Most of what I know about hope, I picked up from other people. In April 1997, I learned two lessons about hope. With my coursework behind me, I was wrapping up my last few months of clinical training at the Eisenhower VA Medical Center. The staff psychiatrist popped into my office. He had a case for the soon-to-be psychologist. Dr. McNutt (real name…couldn’t make that up) threw me several softballs during my time in the clinic. The case of Paul Carlson (pseudonym to protect client confidentiality) was not what I expected.

Paul was a full-bodied 63-year old veteran who had spent his life in the farm fields of Kansas. He was a pragmatist, from his work boots to his flattop to his no nonsense approach to life. In shock from a diagnosis of kidney failure he had only one fix – suicide. See, Paul had never heard of a farmer running a farm while on dialysis, so that treatment option did not make sense. Not getting treated would leave him too sick to work the fields. Get treatment, lose the farm. Don’t get treatment, lose the farm.
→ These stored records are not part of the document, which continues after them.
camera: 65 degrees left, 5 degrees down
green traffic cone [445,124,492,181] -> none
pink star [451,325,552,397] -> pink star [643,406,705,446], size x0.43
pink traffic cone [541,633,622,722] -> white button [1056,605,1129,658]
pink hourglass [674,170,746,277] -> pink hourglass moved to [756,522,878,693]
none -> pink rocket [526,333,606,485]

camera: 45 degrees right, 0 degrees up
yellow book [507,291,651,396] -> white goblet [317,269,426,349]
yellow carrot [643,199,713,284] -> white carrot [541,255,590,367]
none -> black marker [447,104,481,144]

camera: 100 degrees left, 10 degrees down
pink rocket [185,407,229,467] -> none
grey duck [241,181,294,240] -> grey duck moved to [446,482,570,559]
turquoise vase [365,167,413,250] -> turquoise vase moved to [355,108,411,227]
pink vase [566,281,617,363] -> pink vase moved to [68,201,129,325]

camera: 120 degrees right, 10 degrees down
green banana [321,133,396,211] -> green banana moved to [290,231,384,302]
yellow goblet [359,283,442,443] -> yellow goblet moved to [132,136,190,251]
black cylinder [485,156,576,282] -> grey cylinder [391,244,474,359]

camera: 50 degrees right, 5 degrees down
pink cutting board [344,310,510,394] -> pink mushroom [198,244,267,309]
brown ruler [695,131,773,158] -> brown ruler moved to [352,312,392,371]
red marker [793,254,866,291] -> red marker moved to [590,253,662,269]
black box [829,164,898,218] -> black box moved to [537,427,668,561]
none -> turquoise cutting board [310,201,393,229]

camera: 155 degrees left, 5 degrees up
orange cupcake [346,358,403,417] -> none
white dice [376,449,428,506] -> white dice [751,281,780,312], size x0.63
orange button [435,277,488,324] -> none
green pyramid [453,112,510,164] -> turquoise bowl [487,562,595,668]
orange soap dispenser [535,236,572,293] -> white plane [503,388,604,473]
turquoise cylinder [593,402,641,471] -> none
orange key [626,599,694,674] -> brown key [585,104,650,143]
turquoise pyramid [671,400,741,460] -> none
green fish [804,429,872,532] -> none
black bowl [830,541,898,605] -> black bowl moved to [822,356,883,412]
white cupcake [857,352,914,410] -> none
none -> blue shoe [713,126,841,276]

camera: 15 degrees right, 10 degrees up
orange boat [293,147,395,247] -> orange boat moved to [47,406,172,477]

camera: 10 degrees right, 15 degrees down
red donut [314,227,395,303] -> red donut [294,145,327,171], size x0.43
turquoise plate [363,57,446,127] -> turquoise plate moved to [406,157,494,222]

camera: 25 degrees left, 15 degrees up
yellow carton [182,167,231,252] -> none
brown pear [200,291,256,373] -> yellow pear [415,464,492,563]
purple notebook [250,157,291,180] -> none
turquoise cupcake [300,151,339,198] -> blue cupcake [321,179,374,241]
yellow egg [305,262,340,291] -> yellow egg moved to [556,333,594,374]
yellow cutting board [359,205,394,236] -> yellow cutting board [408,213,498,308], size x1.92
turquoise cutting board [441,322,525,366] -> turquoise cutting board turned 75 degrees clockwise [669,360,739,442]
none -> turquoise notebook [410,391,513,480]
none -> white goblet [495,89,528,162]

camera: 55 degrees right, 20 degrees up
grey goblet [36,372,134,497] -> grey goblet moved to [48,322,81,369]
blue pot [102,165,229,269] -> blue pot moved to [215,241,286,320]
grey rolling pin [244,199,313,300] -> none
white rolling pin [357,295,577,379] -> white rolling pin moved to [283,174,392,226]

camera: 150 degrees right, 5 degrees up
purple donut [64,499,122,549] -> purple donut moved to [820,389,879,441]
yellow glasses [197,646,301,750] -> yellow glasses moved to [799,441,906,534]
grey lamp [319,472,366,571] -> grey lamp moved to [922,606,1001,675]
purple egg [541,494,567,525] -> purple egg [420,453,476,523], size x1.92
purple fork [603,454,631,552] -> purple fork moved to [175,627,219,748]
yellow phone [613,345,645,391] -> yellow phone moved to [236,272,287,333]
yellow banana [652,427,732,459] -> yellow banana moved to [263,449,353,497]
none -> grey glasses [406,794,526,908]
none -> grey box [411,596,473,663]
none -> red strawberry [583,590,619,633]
Lose the farm, lose all sense of meaning. Paul wanted to avoid losing the farm, by any means necessary. That day, Paul and I completed Lesson #1: hope depends on the quality of our relationship with future.

Though few of my clinical techniques worked with Paul that first day, he did get to the point where he was no longer a danger to himself. With the help of his family and friends, we made sure that Paul had a safe home to return to and plenty of support.

The next day, he came back to the clinic and started Lesson #2 with a question, “What’s my story?” After fumbling a bit, I was able to grasp the full meaning of what he was asking. Paul wanted to know how talk about being ill, going to treatment, and getting better or getting worse. He hated the question, “How are you doing?” and wanted to have a go-to answer. We spent the next two hours talking about hope as an active process that requires constant attention. At the beginning of the next session, he told me, “I got it. ‘I am working on it’ When people ask me how I am doing, I tell them, ‘I am working on it.’” Lesson #2: hope is active and it fueled by the language we use.

Now, the two lessons Paul shared with me add to my book learning about people and hope.

Hope Lesson #1: We are the only creatures on the planet that truly think about the future. The quality of our relationship with the future determines our hopefulness. Future thinking at its best gives us high hope.

Hope Lesson #2: Human language makes hope infinite. Hope is brought alive by the stories we tell to ourselves and about ourselves. These stories live on, as does our hope.